Please copy out the excerpt on criticism of deep learning below word for word, from start to finish.

- [EXTRACT PROVIDED]:
= Beginning of Section =

An excerpt from Thomas Dietterich’s recent blog post:

In order for a system to understand, it must create linkages between different concepts, states, and actions. Today’s language translation systems correctly link “water” in English to “agua” in Spanish, but they don’t have any links between “water” and “electric shock”.

Much of the criticism of the latest AI advances stems from two sources. First, the hype surrounding AI (generated by researchers, the organizations they work for, and even governments and funding agencies) has reached extreme levels. It has even engendered fear that “superintelligence” or the “robot apocalypse” is imminent. Criticism is essential for countering this nonsense.

Second, criticism is part of the ongoing debate about future research directions in artificial intelligence research and to allocation of government funding. On the one side are the advocates of connectionism who developed deep learning and who support continuing that line of research. On the other side are the advocates of AI methods based on the construction and manipulation of symbols (e.g., using formal logic). There is also a growing community arguing for systems that combine both approaches in a hybrid architecture. Criticism is also essential for this discussion, because the AI community must continually challenge our assumptions and choose how to invest society’s time and money in advancing AI science and technology. However, I object to the argument that says “Today’s deep learning-based systems don’t exhibit genuine understanding, and therefore deep learning should be abandoned”. This argument is just as faulty as the argument that says “Today’s deep learning-based systems have achieved great advances, and pursuing them further will `solve intelligence’.” I like the analysis by Lakatos (1978) that research programmes tend to be pursued until they cease to be fruitful. I think we should continue to pursue the connectionist programme, the symbolic representationalist programme, and the emerging hybrid programmes, because they all continue to be very fruitful.

Criticism of deep learning is already leading to new directions. In particular, the demonstration that deep learning systems can match human performance on various benchmark tasks and yet fail to generalize to superficially very similar tasks has produced a crisis in machine learning (in the sense of Kuhn, 1962). Researchers are responding with new ideas such as learning invariants (Arjovsky, et al., 2019; Vapnik & Ismailov, 2019) and discovering causal models (Peters, et al., 2017). These ideas are applicable to both symbolic and connectionist machine learning.

= End of Section =

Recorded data

= Beginning of Section =

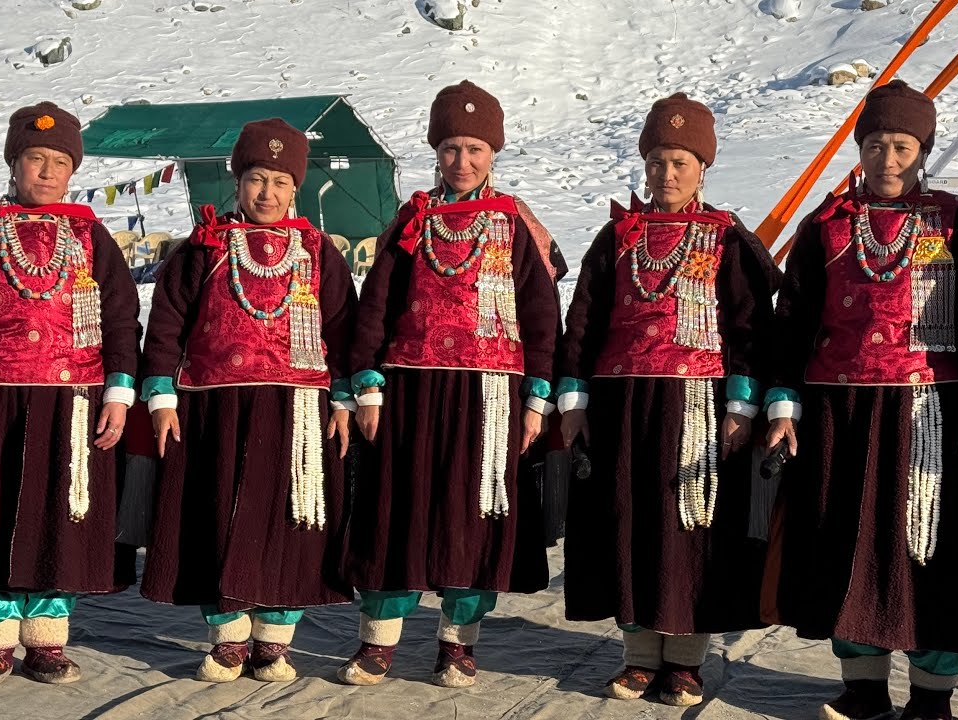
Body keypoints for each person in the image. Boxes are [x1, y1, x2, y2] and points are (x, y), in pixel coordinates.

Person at [761, 80, 958, 720]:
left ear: (922, 149)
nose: (888, 159)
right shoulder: (827, 225)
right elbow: (792, 322)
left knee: (930, 549)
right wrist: (785, 405)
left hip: (935, 414)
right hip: (838, 413)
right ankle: (864, 687)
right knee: (847, 545)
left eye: (902, 145)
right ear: (860, 149)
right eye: (875, 145)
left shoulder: (955, 222)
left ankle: (932, 696)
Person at [556, 92, 780, 707]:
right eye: (657, 161)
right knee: (627, 519)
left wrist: (740, 409)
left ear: (703, 168)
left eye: (680, 162)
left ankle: (684, 660)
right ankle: (637, 656)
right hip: (622, 407)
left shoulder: (727, 239)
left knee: (691, 527)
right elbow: (584, 322)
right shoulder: (617, 237)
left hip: (699, 410)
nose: (667, 175)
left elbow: (749, 328)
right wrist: (573, 398)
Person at [338, 80, 560, 689]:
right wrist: (369, 386)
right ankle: (379, 639)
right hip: (409, 393)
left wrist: (537, 399)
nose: (462, 162)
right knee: (395, 510)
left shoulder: (515, 224)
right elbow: (374, 307)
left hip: (490, 396)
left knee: (473, 516)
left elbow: (542, 318)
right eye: (451, 148)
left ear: (494, 154)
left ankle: (458, 644)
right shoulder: (411, 220)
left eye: (475, 150)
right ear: (436, 150)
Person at [0, 101, 141, 687]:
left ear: (73, 170)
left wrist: (119, 394)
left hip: (73, 403)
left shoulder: (92, 237)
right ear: (13, 163)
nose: (47, 172)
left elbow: (123, 320)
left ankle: (46, 639)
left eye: (59, 162)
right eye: (35, 159)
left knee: (58, 516)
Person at [140, 118, 357, 682]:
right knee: (219, 512)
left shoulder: (317, 252)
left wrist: (344, 399)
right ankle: (229, 637)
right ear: (237, 183)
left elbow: (342, 328)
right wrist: (161, 396)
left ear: (297, 189)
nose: (268, 194)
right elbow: (165, 325)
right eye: (257, 179)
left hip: (299, 412)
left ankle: (274, 641)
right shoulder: (203, 247)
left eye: (281, 183)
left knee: (290, 519)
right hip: (215, 407)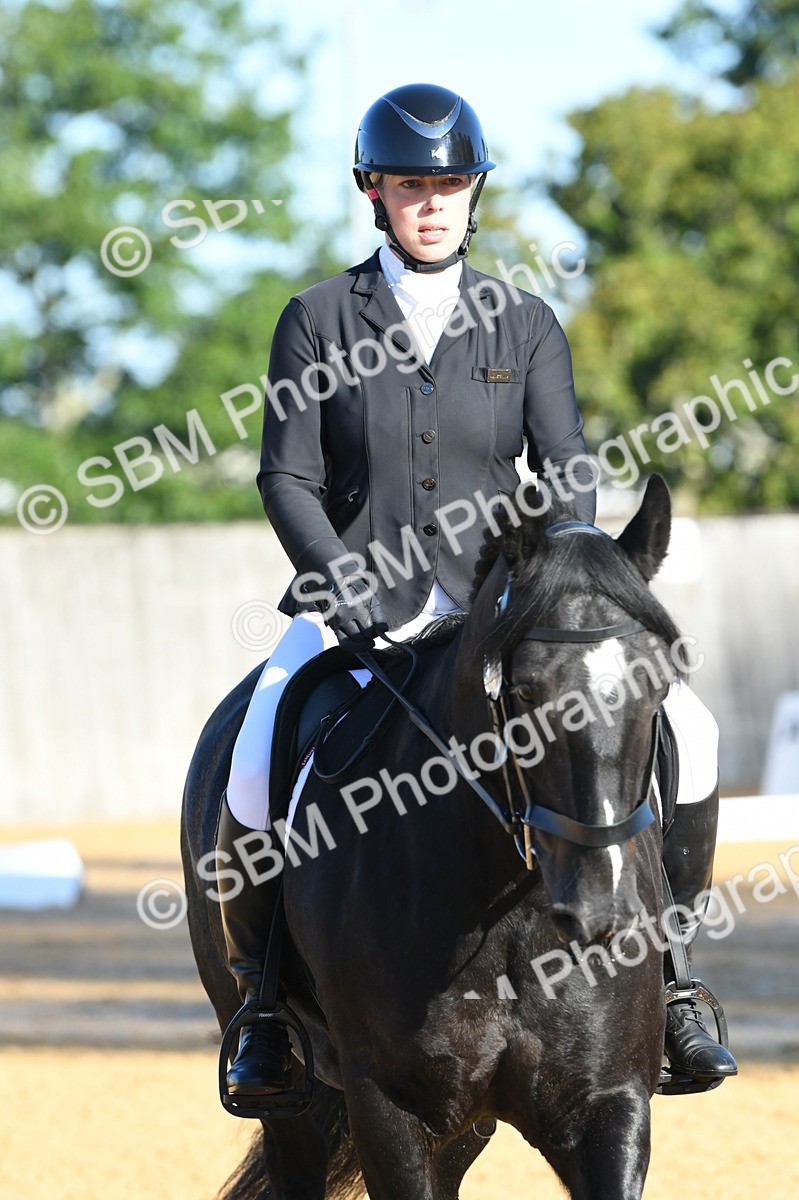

= End of Section =

- [TASK OUTPUT]:
An excerpt from Thomas Dietterich’s recent blog post:

In order for a system to understand, it must create linkages between different concepts, states, and actions. Today’s language translation systems correctly link “water” in English to “agua” in Spanish, but they don’t have any links between “water” and “electric shock”.

Much of the criticism of the latest AI advances stems from two sources. First, the hype surrounding AI (generated by researchers, the organizations they work for, and even governments and funding agencies) has reached extreme levels. It has even engendered fear that “superintelligence” or the “robot apocalypse” is imminent. Criticism is essential for countering this nonsense.

Second, criticism is part of the ongoing debate about future research directions in artificial intelligence research and to allocation of government funding. On the one side are the advocates of connectionism who developed deep learning and who support continuing that line of research. On the other side are the advocates of AI methods based on the construction and manipulation of symbols (e.g., using formal logic). There is also a growing community arguing for systems that combine both approaches in a hybrid architecture. Criticism is also essential for this discussion, because the AI community must continually challenge our assumptions and choose how to invest society’s time and money in advancing AI science and technology. However, I object to the argument that says “Today’s deep learning-based systems don’t exhibit genuine understanding, and therefore deep learning should be abandoned”. This argument is just as faulty as the argument that says “Today’s deep learning-based systems have achieved great advances, and pursuing them further will `solve intelligence’.” I like the analysis by Lakatos (1978) that research programmes tend to be pursued until they cease to be fruitful. I think we should continue to pursue the connectionist programme, the symbolic representationalist programme, and the emerging hybrid programmes, because they all continue to be very fruitful.

Criticism of deep learning is already leading to new directions. In particular, the demonstration that deep learning systems can match human performance on various benchmark tasks and yet fail to generalize to superficially very similar tasks has produced a crisis in machine learning (in the sense of Kuhn, 1962). Researchers are responding with new ideas such as learning invariants (Arjovsky, et al., 2019; Vapnik & Ismailov, 2019) and discovering causal models (Peters, et al., 2017). These ideas are applicable to both symbolic and connectionist machine learning.